Each day, employers are faced with many dilemmas relating to operating both legitimately and lawfully.  One of the most vexing issues is how to classify a worker.  Recently, the decision made by the employer has reached heightened significance, seemingly in lockstep with agency enforcement efforts and penalties.  More recently, I authored an article based upon my experience in employee classification matters relating to a pyrotechnics display operator.  The article explained that many of the determinations made by the administrative law judge and, subsequently, the appellate court, are equally applicable to other display operators and, by extension, other groups of employers.

The case in New York was also the subject of examination at a recent industry gathering in Nevada, and I reviewed the seminar materials.  It is my humble opinion that the thrust of the seminar seems to explain that, notwithstanding the decision from New York’s Appellate Division (essentially, a court of final review for most legal disputes in NYS), it is too risky for fireworks display operators to do anything other than classify all pyrotechnics workers as employees.  While the safest and most expensive option may be to err on the side of caution, it is not likely to be the most sensible or rational legal option for everyone.  I am fond of saying that a lawyer’s job includes identifying available options for a client to consider while it is the client’s prerogative to select the option to pursue based upon one’s appetite for risk; some clients are risk adverse while others are risk takers.  The following thoughts should add clarity to the issue of determining employee classification.

The recent New York court decision finding certain workers with pyrotechnic skills and credentials to be independent contractors is not a panacea.  Due to the reality that worker classification disputes are by their very nature fact specific the decision may be limited in scope to the facts before it but, interestingly, it has far-ranging significance for the industry.  The ‘shared’ economy, led by Uber, is only heating up the world of worker classification, and the fireworks industry is not immune.  While the department of labor may promulgate criteria to be used for determining whether or not a worker is an employee or, rather, an independent contractor, the courts, however, are ultimately responsible for interpreting the criteria and for applying it to the facts before it.  The courts continue to put teeth to the guidelines regarding how to properly classify a worker.  In New York, the agency’s administrative law judge and the state’s appellate court both agreed with the employer under the set of facts presented.  This set of facts can be, and has been, successfully replicated, with businesses realizing savings far exceeding the modest costs of implementation.

Erring on the side of caution in terms of classifying all workers as employees has two substantial negative effects: one is increased payroll costs and the other is increased exposure to liability claims.  Employers should evaluate every worker as both a real and ever-present expense and liability exposure and only a potential source of revenues.  It should be evident that independent contractors are, more likely than not, less expensive to employ than adding another worker to the payroll as an employee.  For example, administrative, training and retention expenses for employees are likely avoidable for independent contractors.  Indeed, significant costs savings is one of the primary reasons that employers may prefer to classify a worker as an



independent contractor.  In a competitive marketplace, savings in labor can be the difference between success and failure, and fireworks displays qualify as a labor intensive activity.

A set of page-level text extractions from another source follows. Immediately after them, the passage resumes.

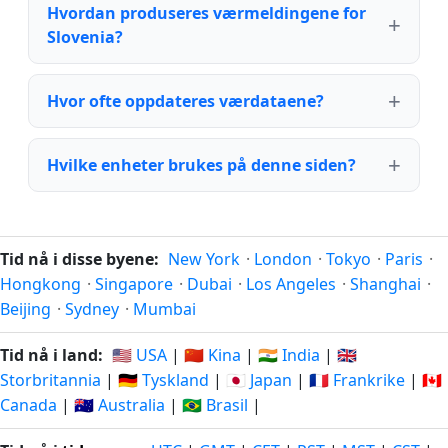
Hvordan produseres værmeldingene for
Slovenia?
Hvor ofte oppdateres værdataene?
Hvilke enheter brukes på denne siden?
Tid nå i disse byene:
New York
·
London
·
Tokyo
·
Paris
·
Hongkong
·
Singapore
·
Dubai
·
Los Angeles
·
Shanghai
·
Beijing
·
Sydney
·
Mumbai
Tid nå i land:
🇺🇸 USA
|
🇨🇳 Kina
|
🇮🇳 India
|
🇬🇧
Storbritannia
|
🇩🇪 Tyskland
|
🇯🇵 Japan
|
🇫🇷 Frankrike
|
🇨🇦
Canada
|
🇦🇺 Australia
|
🇧🇷 Brasil
|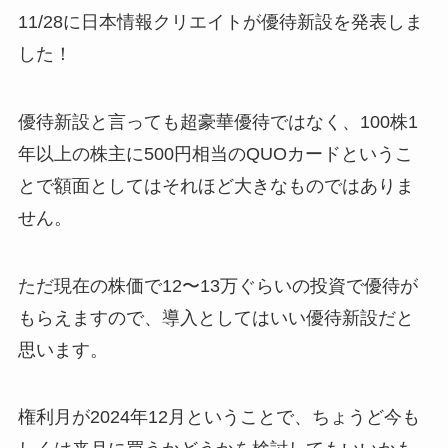
11/28に日本情報クリエイトが優待新設を発表しま
した！
優待新設と言っても超豪華優待ではなく、100株1
年以上の株主に500円相当のQUOカードというこ
とで額面としてはそれほど大きなものではありま
せん。
ただ現在の株価で12〜13万ぐらいの投資で優待が
もらえますので、導入としてはいい優待新設だと
思います。
権利月が2024年12月ということで、ちょうど今も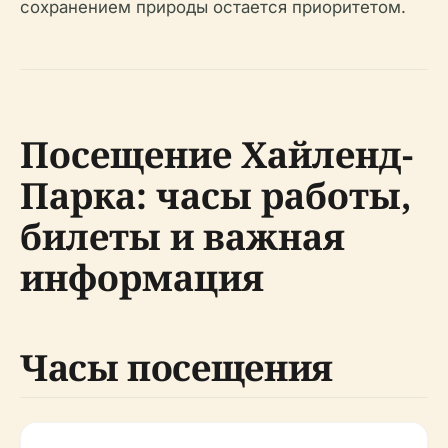
сохранением природы остается приоритетом.
Посещение Хайленд-
Парка: часы работы,
билеты и важная
информация
Часы посещения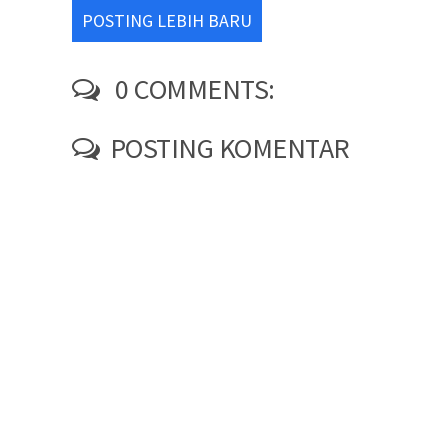
POSTING LEBIH BARU
0 COMMENTS:
POSTING KOMENTAR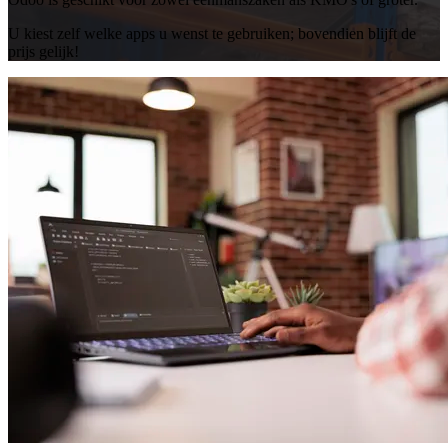
U kiest zelf welke apps u wenst te gebruiken; bovendien blijft de
prijs gelijk!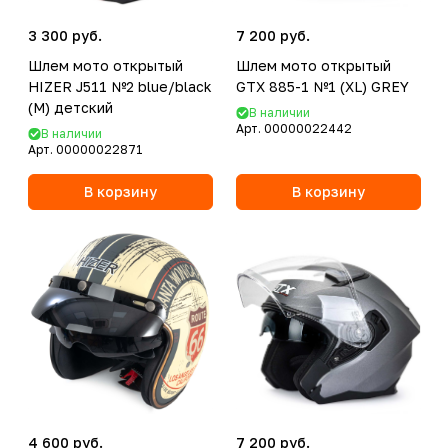
3 300 руб.
7 200 руб.
Шлем мото открытый
Шлем мото открытый
HIZER J511 №2 blue/black
GTX 885-1 №1 (XL) GREY
(M) детский
В наличии
Арт.
00000022442
В наличии
Арт.
00000022871
В корзину
В корзину
4 600 руб.
7 200 руб.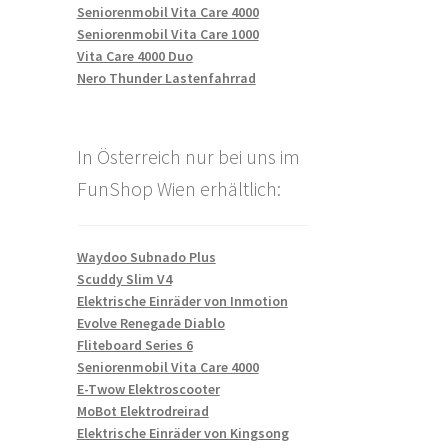
Seniorenmobil Vita Care 4000
Seniorenmobil Vita Care 1000
Vita Care 4000 Duo
Nero Thunder Lastenfahrrad
In Österreich nur bei uns im
FunShop Wien erhältlich:
Waydoo Subnado Plus
Scuddy Slim V4
Elektrische Einräder von Inmotion
Evolve Renegade Diablo
Fliteboard Series 6
Seniorenmobil Vita Care 4000
E-Twow Elektroscooter
MoBot Elektrodreirad
Elektrische Einräder von Kingsong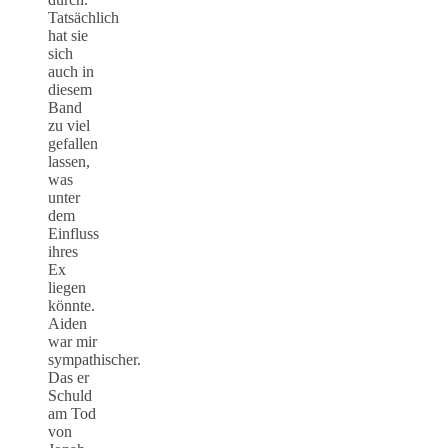
Tatsächlich
hat sie
sich
auch in
diesem
Band
zu viel
gefallen
lassen,
was
unter
dem
Einfluss
ihres
Ex
liegen
könnte.
Aiden
war mir
sympathischer.
Das er
Schuld
am Tod
von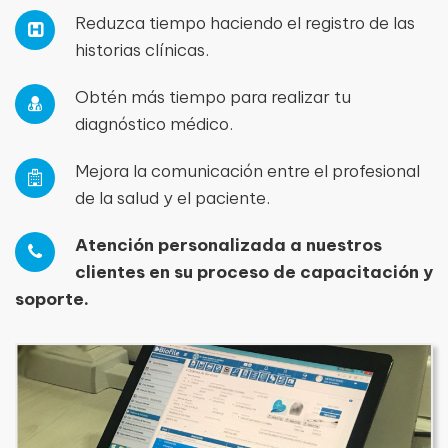
Reduzca tiempo haciendo el registro de las
historias clínicas.
Obtén más tiempo para realizar tu
diagnóstico médico.
Mejora la comunicación entre el profesional
de la salud y el paciente.
Atención personalizada a nuestros
clientes en su proceso de capacitación y
soporte.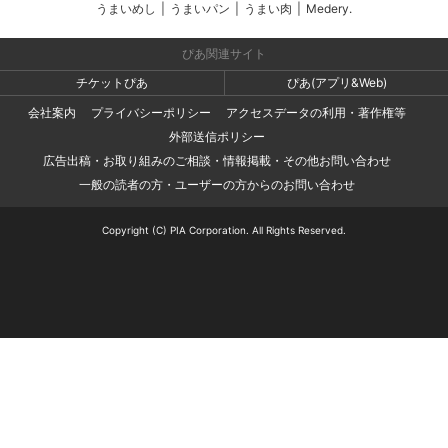
うまいめし
|
うまいパン
|
うまい肉
|
Medery.
ぴあ関連サイト
チケットぴあ
ぴあ(アプリ&Web)
会社案内
プライバシーポリシー
アクセスデータの利用・著作権等
外部送信ポリシー
広告出稿・お取り組みのご相談・情報掲載・その他お問い合わせ
一般の読者の方・ユーザーの方からのお問い合わせ
Copyright (C) PIA Corporation. All Rights Reserved.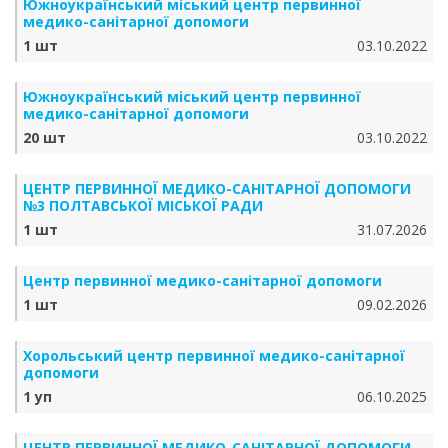
Южноукраїнський міський центр первинної
медико-санітарної допомоги
1 шт
03.10.2022
Южноукраїнський міський центр первинної
медико-санітарної допомоги
20 шт
03.10.2022
ЦЕНТР ПЕРВИННОЇ МЕДИКО-САНІТАРНОЇ ДОПОМОГИ
№3 ПОЛТАВСЬКОЇ МІСЬКОЇ РАДИ
1 шт
31.07.2026
Центр первинної медико-санітарної допомоги
1 шт
09.02.2026
Хорольський центр первинної медико-санітарної
допомоги
1 уп
06.10.2025
ЦЕНТР ПЕРВИННОЇ МЕДИКО-САНІТАРНОЇ ДОПОМОГИ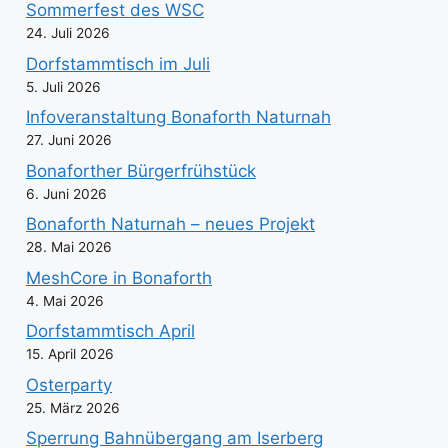
Sommerfest des WSC
24. Juli 2026
Dorfstammtisch im Juli
5. Juli 2026
Infoveranstaltung Bonaforth Naturnah
27. Juni 2026
Bonaforther Bürgerfrühstück
6. Juni 2026
Bonaforth Naturnah – neues Projekt
28. Mai 2026
MeshCore in Bonaforth
4. Mai 2026
Dorfstammtisch April
15. April 2026
Osterparty
25. März 2026
Sperrung Bahnübergang am Iserberg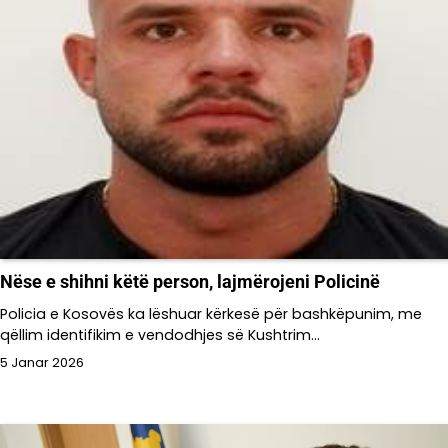
Nëse e shihni këtë person, lajmërojeni Policinë
Policia e Kosovës ka lëshuar kërkesë për bashkëpunim, me
qëllim identifikim e vendodhjes së Kushtrim…
5 Janar 2026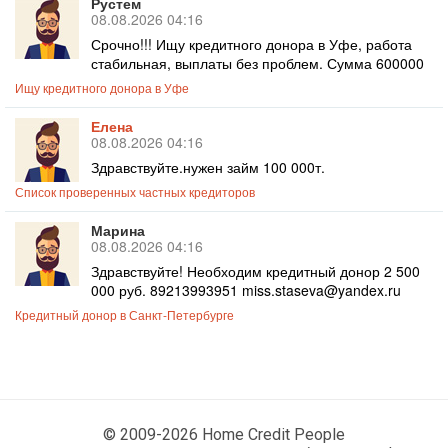
Рустем
08.08.2026 04:16
Срочно!!! Ищу кредитного донора в Уфе, работа
стабильная, выплаты без проблем. Сумма 600000
Ищу кредитного донора в Уфе
Елена
08.08.2026 04:16
Здравствуйте.нужен займ 100 000т.
Список проверенных частных кредиторов
Марина
08.08.2026 04:16
Здравствуйте! Необходим кредитный донор 2 500
000 руб. 89213993951 miss.staseva@yandex.ru
Кредитный донор в Санкт-Петербурге
© 2009-2026 Home Credit People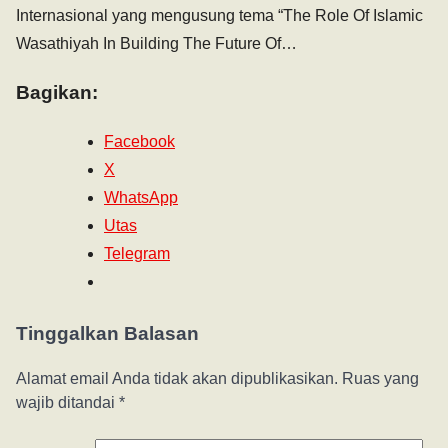
Internasional yang mengusung tema “The Role Of Islamic
Wasathiyah In Building The Future Of…
Bagikan:
Facebook
X
WhatsApp
Utas
Telegram
Tinggalkan Balasan
Alamat email Anda tidak akan dipublikasikan.
Ruas yang
wajib ditandai
*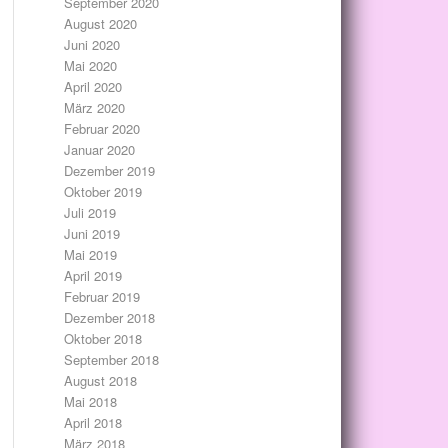
September 2020
August 2020
Juni 2020
Mai 2020
April 2020
März 2020
Februar 2020
Januar 2020
Dezember 2019
Oktober 2019
Juli 2019
Juni 2019
Mai 2019
April 2019
Februar 2019
Dezember 2018
Oktober 2018
September 2018
August 2018
Mai 2018
April 2018
März 2018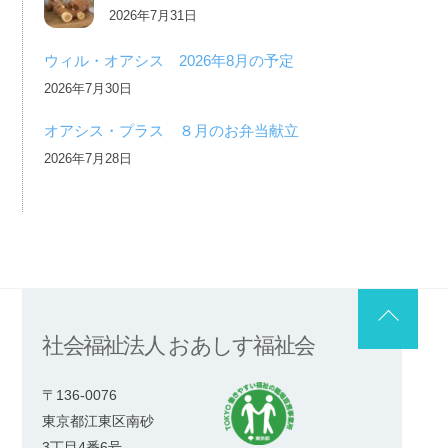
2026年7月31日
ウィル・オアシス 2026年8月の予定
2026年7月30日
オアシス・プラス ８月のお弁当献立
2026年7月28日
Back
社会福祉法人 おあしす福祉会
To
Top
〒136-0076
東京都江東区南砂
3丁目4番6号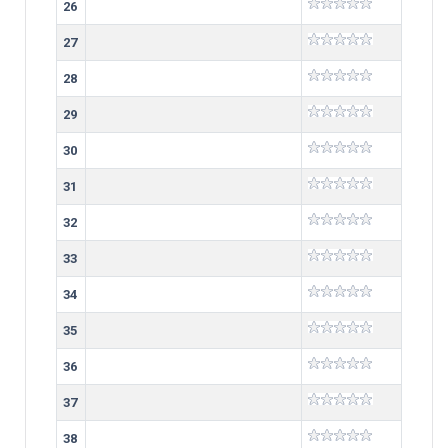
26
27
28
29
30
31
32
33
34
35
36
37
38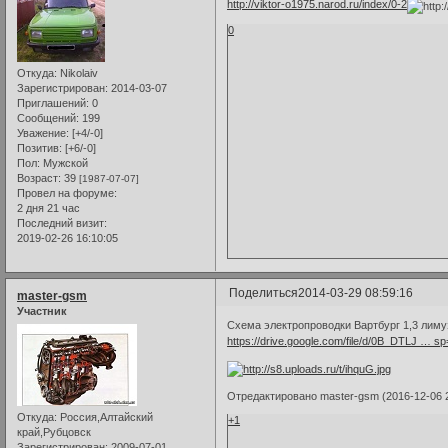
http://viktor-o1975.narod.ru/index/0-2
0
Откуда:
Nikolaiv
Зарегистрирован
: 2014-03-07
Приглашений:
0
Сообщений:
199
Уважение:
[+4/-0]
Позитив:
[+6/-0]
Пол:
Мужской
Возраст:
39
[1987-07-07]
Провел на форуме:
2 дня 21 час
Последний визит:
2019-02-26 16:10:05
Поделиться
2014-03-29 08:59:16
master-gsm
Участник
Схема электропроводки Вартбург 1,3 лиму
https://drive.google.com/file/d/0B_DTLJ … sp
Отредактировано master-gsm (2016-12-06 2
Откуда:
Россия,Алтайский
+1
край,Рубцовск
Зарегистрирован
: 2009-07-01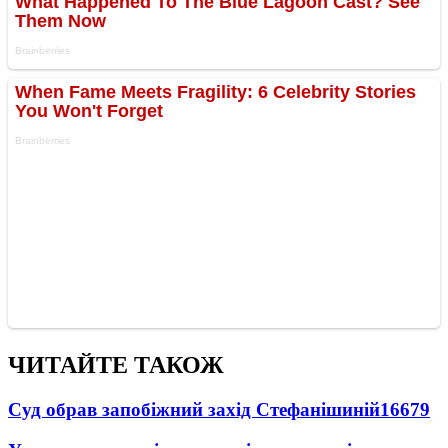
ЧИТАЙТЕ ТАКОЖ
Суд обрав запобіжний захід Стефанішиній
16679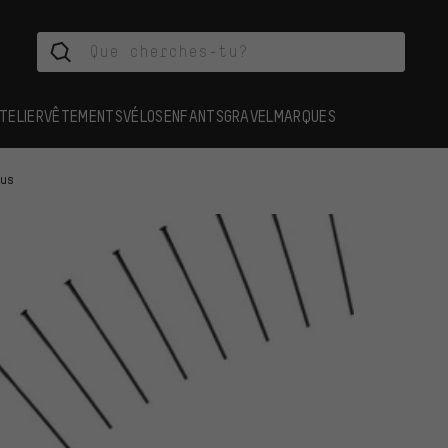
TELIER
VÊTEMENTS
VÉLOS
ENFANTS
GRAVEL
MARQUES
ous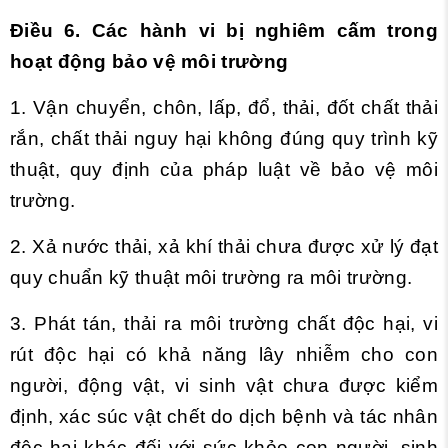
Điều 6. Các hành vi bị nghiêm cấm trong
hoạt động bảo vệ môi trường
1. Vận chuyển, chôn, lấp, đổ, thải, đốt chất thải
rắn, chất thải nguy hại không đúng quy trình kỹ
thuật, quy định của pháp luật về bảo vệ môi
trường.
2. Xả nước thải, xả khí thải chưa được xử lý đạt
quy chuẩn kỹ thuật môi trường ra môi trường.
3. Phát tán, thải ra môi trường chất độc hại, vi
rút độc hại có khả năng lây nhiễm cho con
người, động vật, vi sinh vật chưa được kiểm
định, xác súc vật chết do dịch bệnh và tác nhân
độc hại khác đối với sức khỏe con người, sinh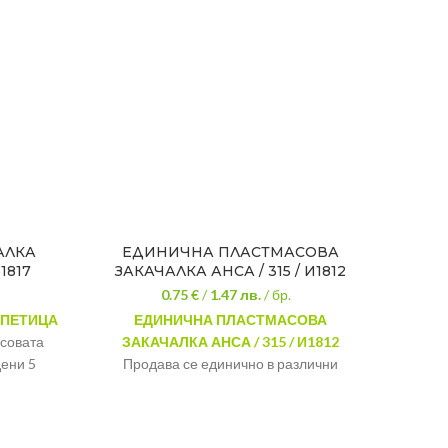
АЛКА
ЕДИНИЧНА ПЛАСТМАСОВА
ЗАКА
1817
ЗАКАЧАЛКА АНСА / 315 / И1812
0.75 €
/
1.47
лв.
/ бр.
 ПЕТИЦА
ЕДИНИЧНА ПЛАСТМАСОВА
ЗАКАЧ
совата
ЗАКАЧАЛКА АНСА / 315 / И1812
В
дени 5
Продава се единично в различни
удоб
оито да
пастелни цветове. Можете да я
закача
лии. Също
поставите в банята или в кухнята.
 окачване
Материал:
Пластмаса
Дълж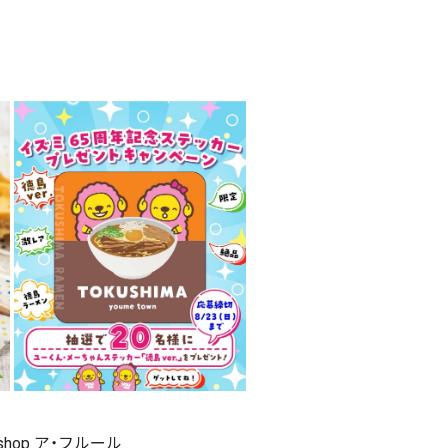
 shop ア・フルール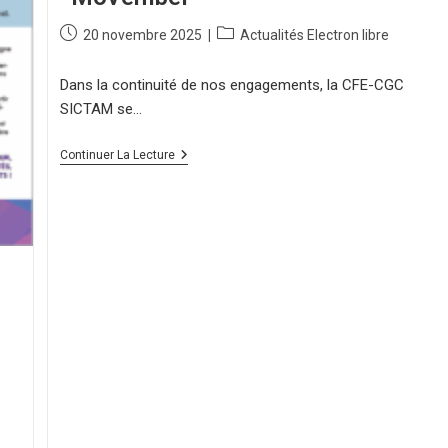
20 novembre 2025
Actualités Electron libre
Dans la continuité de nos engagements, la CFE-CGC
SICTAM se…
Continuer La Lecture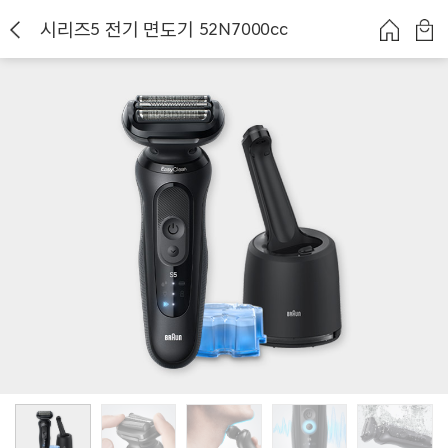
시리즈5 전기 면도기 52N7000cc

Many employees also present substantial and unnecessary liability exposure.  Unlike independent contractors, every worker that is classified as an employee is a direct and ever-present source of liability; and, presumably, your weakest employees present the greatest risk of lability exposure.  It is important, however, to understand that not every worker is performing an identical set of duties.  Accordingly, it is essential, and highly valuable, to periodically conduct (every 3-5 years) a formal worker audit that takes into account all of the distinct activities that each worker actually performs as opposed to the skills each worker possesses.

Employers are likely to be throwing away good money by erring on the side of caution by dumping all workers into one group, as employees, especially when courts continue to determine that not every worker is an employee.  A careful and prudent employer exercising business judgment can and should take advantage, as well as seek the protections, of judicial determinations to reap significant costs savings while also lessening its current exposure profile, insurance premiums and payroll obligations.

In conclusion, to err (on the side of caution) may be, as they say, ‘divine’, but there are more profitable ways to legitimately and lawfully operate a business.  Consult with an individual experienced in employee classification matters to determine the savings to be derived through fine-tuning your worker classification profile.